» **Source material**:
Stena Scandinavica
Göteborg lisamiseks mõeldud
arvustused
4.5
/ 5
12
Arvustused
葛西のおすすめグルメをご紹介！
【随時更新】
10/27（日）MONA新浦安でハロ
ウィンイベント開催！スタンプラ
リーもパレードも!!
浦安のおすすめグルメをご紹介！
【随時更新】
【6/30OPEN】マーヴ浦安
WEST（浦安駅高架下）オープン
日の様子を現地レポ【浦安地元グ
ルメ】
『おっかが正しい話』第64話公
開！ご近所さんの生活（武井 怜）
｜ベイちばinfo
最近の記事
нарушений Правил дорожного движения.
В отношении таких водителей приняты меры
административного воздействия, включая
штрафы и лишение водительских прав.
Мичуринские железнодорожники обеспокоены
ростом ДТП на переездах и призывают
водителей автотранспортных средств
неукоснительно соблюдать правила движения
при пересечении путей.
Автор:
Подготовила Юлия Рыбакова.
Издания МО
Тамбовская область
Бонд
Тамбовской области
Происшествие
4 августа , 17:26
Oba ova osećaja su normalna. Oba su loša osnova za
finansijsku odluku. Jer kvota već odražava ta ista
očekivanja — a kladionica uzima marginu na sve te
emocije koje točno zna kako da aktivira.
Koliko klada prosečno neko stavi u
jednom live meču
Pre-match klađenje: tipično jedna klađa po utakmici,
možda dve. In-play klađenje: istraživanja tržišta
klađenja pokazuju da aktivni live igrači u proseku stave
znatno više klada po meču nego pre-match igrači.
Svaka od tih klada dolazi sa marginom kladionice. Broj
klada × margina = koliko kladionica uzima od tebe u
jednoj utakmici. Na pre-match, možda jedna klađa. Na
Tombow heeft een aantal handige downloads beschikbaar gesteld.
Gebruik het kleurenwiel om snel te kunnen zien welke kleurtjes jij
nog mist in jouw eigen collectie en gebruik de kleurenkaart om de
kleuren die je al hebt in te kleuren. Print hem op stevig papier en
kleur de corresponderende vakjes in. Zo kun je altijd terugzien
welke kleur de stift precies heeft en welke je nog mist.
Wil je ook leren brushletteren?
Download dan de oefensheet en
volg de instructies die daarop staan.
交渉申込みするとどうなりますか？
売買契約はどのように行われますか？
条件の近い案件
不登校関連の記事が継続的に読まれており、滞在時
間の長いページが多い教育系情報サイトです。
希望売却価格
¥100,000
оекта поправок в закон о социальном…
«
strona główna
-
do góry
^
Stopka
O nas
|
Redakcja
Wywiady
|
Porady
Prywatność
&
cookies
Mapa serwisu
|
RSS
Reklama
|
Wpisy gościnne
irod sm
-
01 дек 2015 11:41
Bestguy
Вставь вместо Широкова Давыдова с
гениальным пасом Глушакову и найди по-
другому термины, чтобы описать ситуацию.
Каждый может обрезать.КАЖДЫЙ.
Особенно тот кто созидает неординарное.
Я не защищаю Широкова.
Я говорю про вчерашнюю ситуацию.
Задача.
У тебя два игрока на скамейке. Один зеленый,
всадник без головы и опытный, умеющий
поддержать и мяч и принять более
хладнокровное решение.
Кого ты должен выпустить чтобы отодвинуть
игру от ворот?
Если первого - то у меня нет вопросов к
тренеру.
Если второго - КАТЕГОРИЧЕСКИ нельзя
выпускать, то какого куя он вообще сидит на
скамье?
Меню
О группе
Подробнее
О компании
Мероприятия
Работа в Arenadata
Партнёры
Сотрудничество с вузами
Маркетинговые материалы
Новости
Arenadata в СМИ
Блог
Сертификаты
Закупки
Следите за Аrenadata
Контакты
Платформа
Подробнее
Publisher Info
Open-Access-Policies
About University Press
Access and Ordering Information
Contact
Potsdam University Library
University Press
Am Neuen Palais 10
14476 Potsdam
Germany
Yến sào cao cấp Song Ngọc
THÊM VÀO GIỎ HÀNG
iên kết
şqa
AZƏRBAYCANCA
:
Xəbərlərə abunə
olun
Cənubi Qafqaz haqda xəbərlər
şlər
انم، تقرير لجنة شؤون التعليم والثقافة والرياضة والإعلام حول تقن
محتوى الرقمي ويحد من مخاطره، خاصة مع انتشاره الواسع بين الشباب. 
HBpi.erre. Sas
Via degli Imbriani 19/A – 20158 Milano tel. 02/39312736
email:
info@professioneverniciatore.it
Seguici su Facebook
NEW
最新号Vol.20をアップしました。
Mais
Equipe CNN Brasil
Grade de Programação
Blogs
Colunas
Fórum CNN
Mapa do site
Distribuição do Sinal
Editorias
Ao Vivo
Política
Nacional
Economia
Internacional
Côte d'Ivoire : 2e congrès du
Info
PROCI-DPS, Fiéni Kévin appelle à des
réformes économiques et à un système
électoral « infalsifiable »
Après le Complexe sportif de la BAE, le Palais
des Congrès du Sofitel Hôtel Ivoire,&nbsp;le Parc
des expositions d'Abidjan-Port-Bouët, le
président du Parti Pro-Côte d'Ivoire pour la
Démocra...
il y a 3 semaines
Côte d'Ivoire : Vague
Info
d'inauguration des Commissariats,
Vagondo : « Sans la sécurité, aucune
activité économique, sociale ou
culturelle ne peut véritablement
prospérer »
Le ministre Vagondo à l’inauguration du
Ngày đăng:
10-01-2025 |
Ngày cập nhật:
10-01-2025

» **Request**: Everything in the listing must be returned word for word.

» **Written answer**:
Stena Scandinavica
Göteborg lisamiseks mõeldud
arvustused
4.5
/ 5
12
Arvustused
葛西のおすすめグルメをご紹介！
【随時更新】
10/27（日）MONA新浦安でハロ
ウィンイベント開催！スタンプラ
リーもパレードも!!
浦安のおすすめグルメをご紹介！
【随時更新】
【6/30OPEN】マーヴ浦安
WEST（浦安駅高架下）オープン
日の様子を現地レポ【浦安地元グ
ルメ】
『おっかが正しい話』第64話公
開！ご近所さんの生活（武井 怜）
｜ベイちばinfo
最近の記事
нарушений Правил дорожного движения.
В отношении таких водителей приняты меры
административного воздействия, включая
штрафы и лишение водительских прав.
Мичуринские железнодорожники обеспокоены
ростом ДТП на переездах и призывают
водителей автотранспортных средств
неукоснительно соблюдать правила движения
при пересечении путей.
Автор:
Подготовила Юлия Рыбакова.
Издания МО
Тамбовская область
Бонд
Тамбовской области
Происшествие
4 августа , 17:26
Oba ova osećaja su normalna. Oba su loša osnova za
finansijsku odluku. Jer kvota već odražava ta ista
očekivanja — a kladionica uzima marginu na sve te
emocije koje točno zna kako da aktivira.
Koliko klada prosečno neko stavi u
jednom live meču
Pre-match klađenje: tipično jedna klađa po utakmici,
možda dve. In-play klađenje: istraživanja tržišta
klađenja pokazuju da aktivni live igrači u proseku stave
znatno više klada po meču nego pre-match igrači.
Svaka od tih klada dolazi sa marginom kladionice. Broj
klada × margina = koliko kladionica uzima od tebe u
jednoj utakmici. Na pre-match, možda jedna klađa. Na
Tombow heeft een aantal handige downloads beschikbaar gesteld.
Gebruik het kleurenwiel om snel te kunnen zien welke kleurtjes jij
nog mist in jouw eigen collectie en gebruik de kleurenkaart om de
kleuren die je al hebt in te kleuren. Print hem op stevig papier en
kleur de corresponderende vakjes in. Zo kun je altijd terugzien
welke kleur de stift precies heeft en welke je nog mist.
Wil je ook leren brushletteren?
Download dan de oefensheet en
volg de instructies die daarop staan.
交渉申込みするとどうなりますか？
売買契約はどのように行われますか？
条件の近い案件
不登校関連の記事が継続的に読まれており、滞在時
間の長いページが多い教育系情報サイトです。
希望売却価格
¥100,000
оекта поправок в закон о социальном…
«
strona główna
-
do góry
^
Stopka
O nas
|
Redakcja
Wywiady
|
Porady
Prywatność
&
cookies
Mapa serwisu
|
RSS
Reklama
|
Wpisy gościnne
irod sm
-
01 дек 2015 11:41
Bestguy
Вставь вместо Широкова Давыдова с
гениальным пасом Глушакову и найди по-
другому термины, чтобы описать ситуацию.
Каждый может обрезать.КАЖДЫЙ.
Особенно тот кто созидает неординарное.
Я не защищаю Широкова.
Я говорю про вчерашнюю ситуацию.
Задача.
У тебя два игрока на скамейке. Один зеленый,
всадник без головы и опытный, умеющий
поддержать и мяч и принять более
хладнокровное решение.
Кого ты должен выпустить чтобы отодвинуть
игру от ворот?
Если первого - то у меня нет вопросов к
тренеру.
Если второго - КАТЕГОРИЧЕСКИ нельзя
выпускать, то какого куя он вообще сидит на
скамье?
Меню
О группе
Подробнее
О компании
Мероприятия
Работа в Arenadata
Партнёры
Сотрудничество с вузами
Маркетинговые материалы
Новости
Arenadata в СМИ
Блог
Сертификаты
Закупки
Следите за Аrenadata
Контакты
Платформа
Подробнее
Publisher Info
Open-Access-Policies
About University Press
Access and Ordering Information
Contact
Potsdam University Library
University Press
Am Neuen Palais 10
14476 Potsdam
Germany
Yến sào cao cấp Song Ngọc
THÊM VÀO GIỎ HÀNG
iên kết
şqa
AZƏRBAYCANCA
:
Xəbərlərə abunə
olun
Cənubi Qafqaz haqda xəbərlər
şlər
انم، تقرير لجنة شؤون التعليم والثقافة والرياضة والإعلام حول تقن
محتوى الرقمي ويحد من مخاطره، خاصة مع انتشاره الواسع بين الشباب. 
HBpi.erre. Sas
Via degli Imbriani 19/A – 20158 Milano tel. 02/39312736
email:
info@professioneverniciatore.it
Seguici su Facebook
NEW
最新号Vol.20をアップしました。
Mais
Equipe CNN Brasil
Grade de Programação
Blogs
Colunas
Fórum CNN
Mapa do site
Distribuição do Sinal
Editorias
Ao Vivo
Política
Nacional
Economia
Internacional
Côte d'Ivoire : 2e congrès du
Info
PROCI-DPS, Fiéni Kévin appelle à des
réformes économiques et à un système
électoral « infalsifiable »
Après le Complexe sportif de la BAE, le Palais
des Congrès du Sofitel Hôtel Ivoire,&nbsp;le Parc
des expositions d'Abidjan-Port-Bouët, le
président du Parti Pro-Côte d'Ivoire pour la
Démocra...
il y a 3 semaines
Côte d'Ivoire : Vague
Info
d'inauguration des Commissariats,
Vagondo : « Sans la sécurité, aucune
activité économique, sociale ou
culturelle ne peut véritablement
prospérer »
Le ministre Vagondo à l’inauguration du
Ngày đăng:
10-01-2025 |
Ngày cập nhật:
10-01-2025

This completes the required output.